### [Excerpt]
---
Under George W. Bush, Robert Redfield helped to shape government policy on HIV by promoting a long-discredited theory that abstinence-only education was the best way to combat the spread of the disease.
The Trump administration has namedvirologist Robert Redfield to run the Centers for Disease Control and Prevention (CDC)—yet another in a long line of inexperienced, dangerous picks. And, worse still, the position doesn’t require confirmation by the U.S. Senate, so there’s no opportunity for a public discussion.
The previous head of the CDC, Brenda Fitzgerald, was found to have invested in tobacco stocks, an odd choice for someone who is supposed to be dedicated to anti-smoking efforts. And at first glance, Redfield doesn’t seem so bad. He’s a virologist and a professor at the University of Maryland School of Medicine. He’s done AIDS research for several decades now and heads up programs providing HIV care. But dig a little deeper into his past, and things get very bad, very fast.
Though he has very minimal experience in the administration of public health policy, this isn’t the first time Redfield has helped shape the government’s stance on HIV and AIDS. Under George W. Bush, Redfield was named to the Presidential Advisory Council on HIV/AIDS (PACHA). Back then, he was promoting a long-discredited theory that abstinence-only education was the best way to combat the spread of the disease.
---
### [Given information]
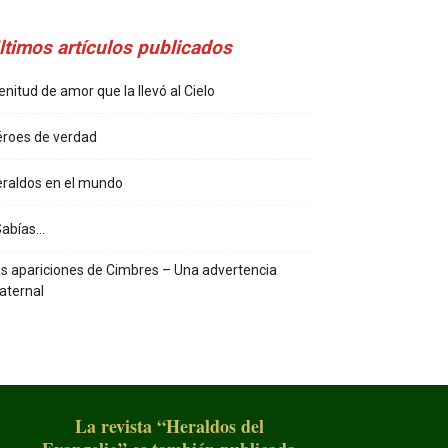
ltimos artículos publicados
enitud de amor que la llevó al Cielo
roes de verdad
raldos en el mundo
Sabías…
s apariciones de Cimbres – Una advertencia
aternal
La revista “Heraldos del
---
### [To do]
1 > Update the stretch of the Redfield article from "Under George W. Bush, Robert" through "a public discussion.", replacing "abstinence-only education" with "abstinence-only instruction".
2 > Answer these questions from the Redfield article:
(a) Who was the previous head of the CDC?
(b) At which school is Redfield a professor?
(c) To what body was Redfield named under George W. Bush?
The data shown here are separate material, unrelated to the Redfield article.

### [Per-task outputs]
1 >
Under George W. Bush, Robert Redfield helped to shape government policy on HIV by promoting a long-discredited theory that abstinence-only instruction was the best way to combat the spread of the disease.
The Trump administration has namedvirologist Robert Redfield to run the Centers for Disease Control and Prevention (CDC)—yet another in a long line of inexperienced, dangerous picks. And, worse still, the position doesn’t require confirmation by the U.S. Senate, so there’s no opportunity for a public discussion.

2 >
(a) Brenda Fitzgerald
(b) The University of Maryland School of Medicine
(c) The Presidential Advisory Council on HIV/AIDS (PACHA)